* Stored data rows

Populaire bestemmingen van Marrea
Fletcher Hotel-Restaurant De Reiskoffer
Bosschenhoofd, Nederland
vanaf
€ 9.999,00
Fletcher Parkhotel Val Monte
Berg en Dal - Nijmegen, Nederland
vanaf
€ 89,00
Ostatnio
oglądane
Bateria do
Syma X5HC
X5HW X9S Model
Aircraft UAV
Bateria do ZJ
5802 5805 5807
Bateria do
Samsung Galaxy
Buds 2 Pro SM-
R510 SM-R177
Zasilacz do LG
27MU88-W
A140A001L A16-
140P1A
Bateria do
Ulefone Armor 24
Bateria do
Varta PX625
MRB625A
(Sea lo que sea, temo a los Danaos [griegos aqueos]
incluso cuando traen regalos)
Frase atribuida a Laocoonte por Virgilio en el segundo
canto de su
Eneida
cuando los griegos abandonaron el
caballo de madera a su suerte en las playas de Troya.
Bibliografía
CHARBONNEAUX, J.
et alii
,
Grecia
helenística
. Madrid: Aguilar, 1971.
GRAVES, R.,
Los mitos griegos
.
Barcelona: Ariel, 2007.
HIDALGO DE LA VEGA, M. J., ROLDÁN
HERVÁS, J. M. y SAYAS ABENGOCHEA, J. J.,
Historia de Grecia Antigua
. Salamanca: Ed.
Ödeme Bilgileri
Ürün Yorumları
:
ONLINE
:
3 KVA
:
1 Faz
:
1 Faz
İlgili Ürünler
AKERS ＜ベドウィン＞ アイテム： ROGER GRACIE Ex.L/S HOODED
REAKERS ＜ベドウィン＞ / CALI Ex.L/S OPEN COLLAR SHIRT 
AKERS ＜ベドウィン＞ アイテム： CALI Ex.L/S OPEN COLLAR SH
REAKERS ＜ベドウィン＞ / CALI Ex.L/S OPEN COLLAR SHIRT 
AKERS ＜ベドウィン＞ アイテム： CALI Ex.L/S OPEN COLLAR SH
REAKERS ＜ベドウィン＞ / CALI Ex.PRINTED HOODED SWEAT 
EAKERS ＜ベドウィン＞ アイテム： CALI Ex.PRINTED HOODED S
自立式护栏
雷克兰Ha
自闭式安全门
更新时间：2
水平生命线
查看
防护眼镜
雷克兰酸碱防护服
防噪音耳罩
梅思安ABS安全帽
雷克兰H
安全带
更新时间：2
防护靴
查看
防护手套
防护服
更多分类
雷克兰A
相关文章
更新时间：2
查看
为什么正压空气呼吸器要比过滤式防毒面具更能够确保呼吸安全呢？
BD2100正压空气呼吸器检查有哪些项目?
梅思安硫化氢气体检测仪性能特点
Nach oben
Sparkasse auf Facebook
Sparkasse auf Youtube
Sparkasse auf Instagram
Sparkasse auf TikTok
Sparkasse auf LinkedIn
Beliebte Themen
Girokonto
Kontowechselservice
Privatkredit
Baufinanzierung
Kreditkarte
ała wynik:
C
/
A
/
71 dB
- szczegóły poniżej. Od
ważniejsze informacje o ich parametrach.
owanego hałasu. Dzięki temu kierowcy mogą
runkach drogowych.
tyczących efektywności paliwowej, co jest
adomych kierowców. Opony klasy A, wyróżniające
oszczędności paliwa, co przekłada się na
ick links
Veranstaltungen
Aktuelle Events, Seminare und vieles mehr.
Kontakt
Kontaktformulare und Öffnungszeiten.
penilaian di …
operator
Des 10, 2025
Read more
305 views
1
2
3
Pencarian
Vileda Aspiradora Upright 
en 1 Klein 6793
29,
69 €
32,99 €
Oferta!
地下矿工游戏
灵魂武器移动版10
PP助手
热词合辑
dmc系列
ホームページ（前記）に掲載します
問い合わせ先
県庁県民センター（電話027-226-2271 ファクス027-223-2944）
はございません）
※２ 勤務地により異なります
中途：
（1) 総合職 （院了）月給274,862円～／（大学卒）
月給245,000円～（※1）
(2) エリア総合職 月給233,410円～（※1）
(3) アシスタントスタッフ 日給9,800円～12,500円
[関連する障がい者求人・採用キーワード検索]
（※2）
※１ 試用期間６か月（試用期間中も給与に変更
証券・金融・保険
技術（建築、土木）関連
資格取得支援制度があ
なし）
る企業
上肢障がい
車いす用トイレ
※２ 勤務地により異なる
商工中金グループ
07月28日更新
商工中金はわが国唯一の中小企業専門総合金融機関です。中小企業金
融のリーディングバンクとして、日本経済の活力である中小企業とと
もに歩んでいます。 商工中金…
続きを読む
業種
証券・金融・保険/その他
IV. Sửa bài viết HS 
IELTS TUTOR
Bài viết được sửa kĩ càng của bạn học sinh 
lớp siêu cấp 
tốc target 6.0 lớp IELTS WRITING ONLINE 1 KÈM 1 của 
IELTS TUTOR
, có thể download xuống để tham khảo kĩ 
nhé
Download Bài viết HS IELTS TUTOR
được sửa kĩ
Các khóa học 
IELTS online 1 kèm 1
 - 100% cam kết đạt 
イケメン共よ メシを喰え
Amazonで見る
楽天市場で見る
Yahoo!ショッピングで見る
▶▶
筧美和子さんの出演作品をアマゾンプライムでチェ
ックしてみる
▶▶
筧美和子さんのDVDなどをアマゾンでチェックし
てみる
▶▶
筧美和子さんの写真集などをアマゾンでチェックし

* WHAT TO WORK ON
Please list each line in the rows above that contains the string "IELTS". Letter case counts.

* SOLUTION FOR THIS EXERCISE
IELTS TUTOR
tốc target 6.0 lớp IELTS WRITING ONLINE 1 KÈM 1 của 
IELTS TUTOR
Download Bài viết HS IELTS TUTOR
IELTS online 1 kèm 1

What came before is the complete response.